Zambie : Échanges houleux entre l’ambassadeur américain sortant et le gouvernement sur la corruption
Lors de son discours de départ, l’ambassadeur américain en Zambie, Michael Gonzales, a dénoncé la corruption qui affecte divers secteurs, notamment la santé. Cette prise de parole a suscité une vive réaction des autorités zambiennes.
Le 30 avril, lors de son pot de départ, Gonzales a critiqué les pertes de centaines de millions de dollars de fonds publics dues à la corruption. Son intervention, ciblant particulièrement le secteur de la santé, a été mal accueillie par le gouvernement zambien. Dans un communiqué diffusé le 4 mai, le ministre zambien des Affaires étrangères a qualifié ses « assertions » de « non diplomatiques » et contraires à l’esprit des Conventions de Genève de 1961 sur les relations diplomatiques.

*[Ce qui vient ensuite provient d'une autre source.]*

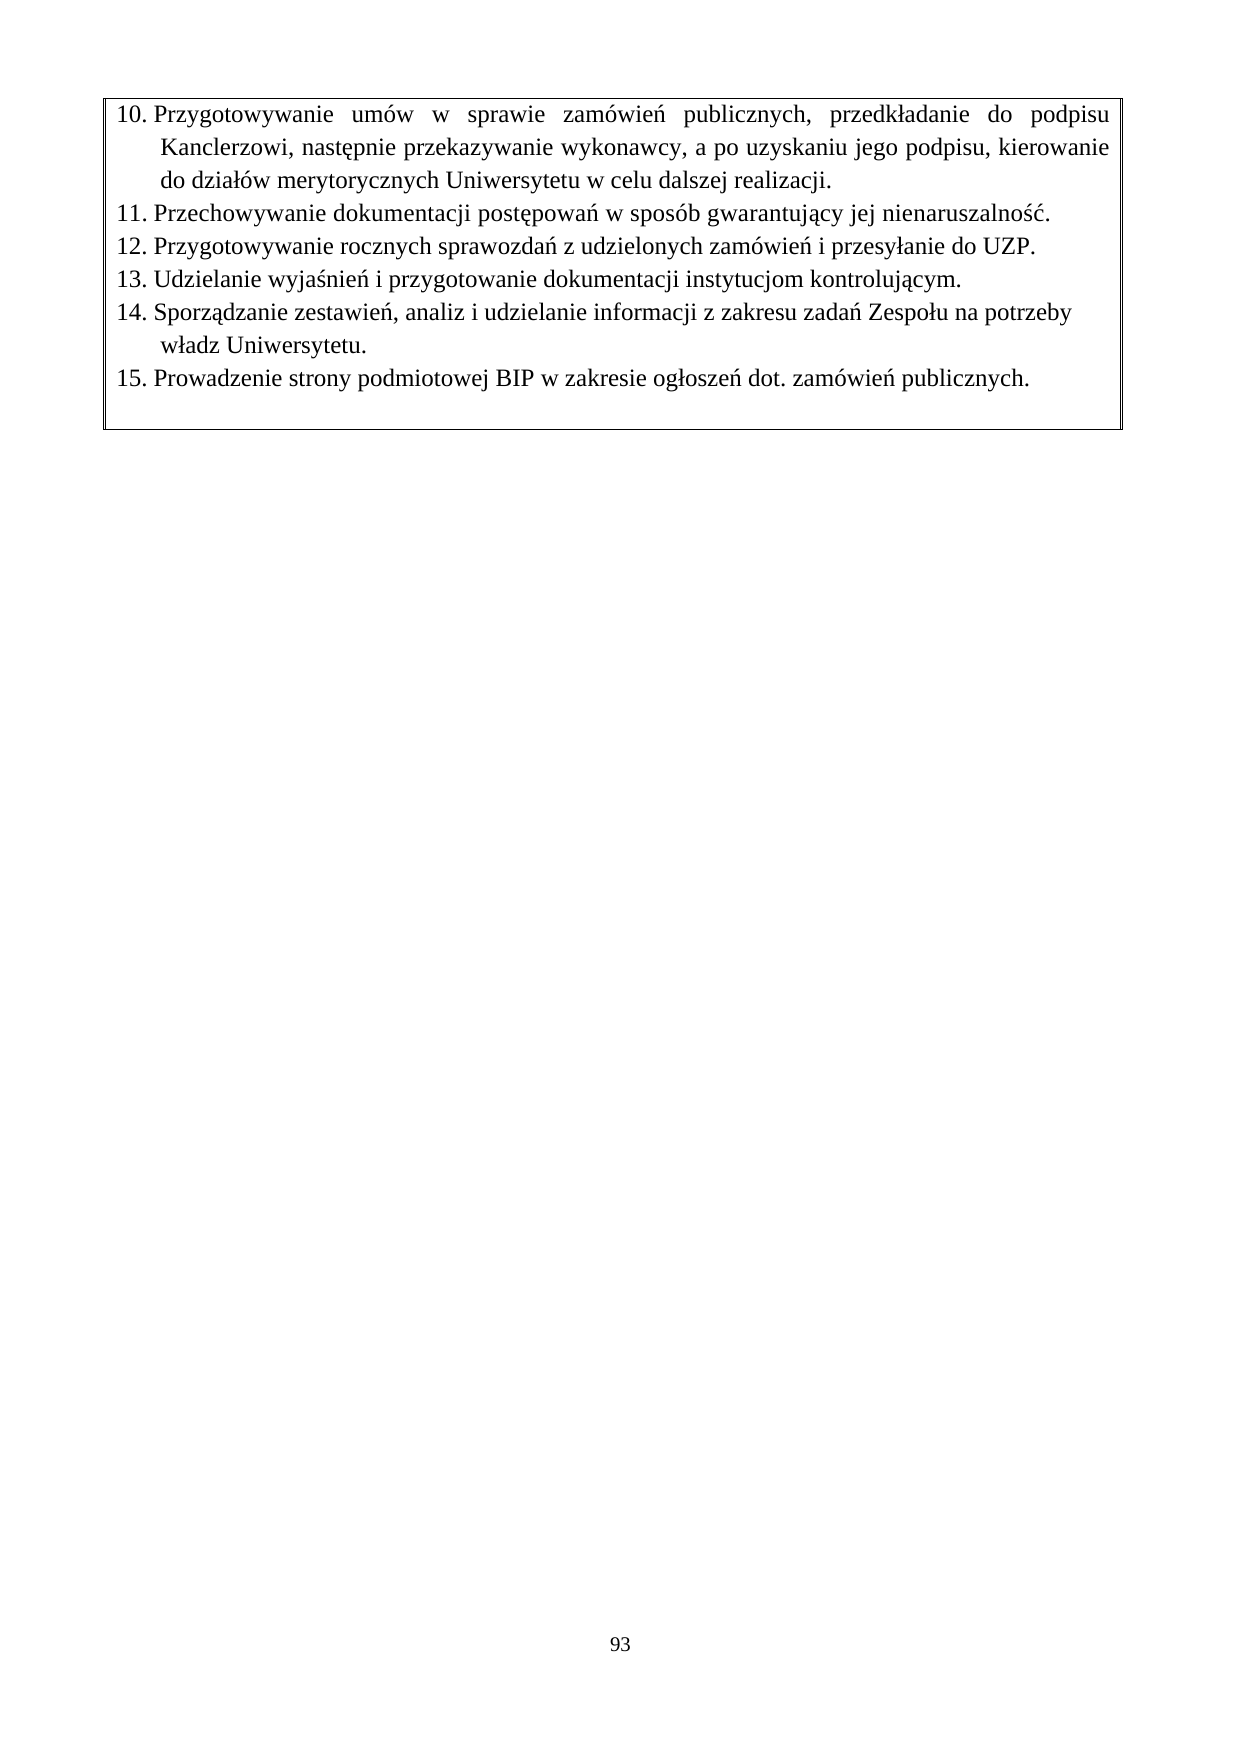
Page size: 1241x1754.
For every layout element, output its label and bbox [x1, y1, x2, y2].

Le communiqué a également abordé l’absence de réponse des autorités zambiennes concernant des propositions d’aides américaines dans le secteur de la santé, estimées à deux milliards de dollars sur cinq ans. Lusaka a expliqué que cette réticence visait à protéger ses intérêts nationaux, notamment en raison de l’inclusion de dispositions jugées inacceptables, comme le partage de données pouvant violer la vie privée des citoyens. D’autres pays, tels que le Ghana, le Zimbabwe et le Kenya, ont également refusé des aides américaines pour des raisons similaires.
Un deuxième point de tension réside dans la volonté de Washington de lier ce protocole sur la santé à un accord concernant les minerais critiques. Le ministre Mulambo Haimbe a exprimé sa préoccupation, affirmant que l’aide pour la santé ne devrait pas être conditionnée à un accord commercial. La Zambie, deuxième producteur de cuivre d’Afrique, critique le traitement préférentiel qui pourrait être accordé aux entreprises américaines dans le secteur des minerais stratégiques.
Dans son discours, l’ambassadeur a également dénoncé les pratiques des entreprises chinoises opérant en Zambie. Cette situation s’inscrit dans un contexte où Washington et Pékin sont engagés dans une compétition intense pour sécuriser leurs approvisionnements en minerais critiques sur le continent.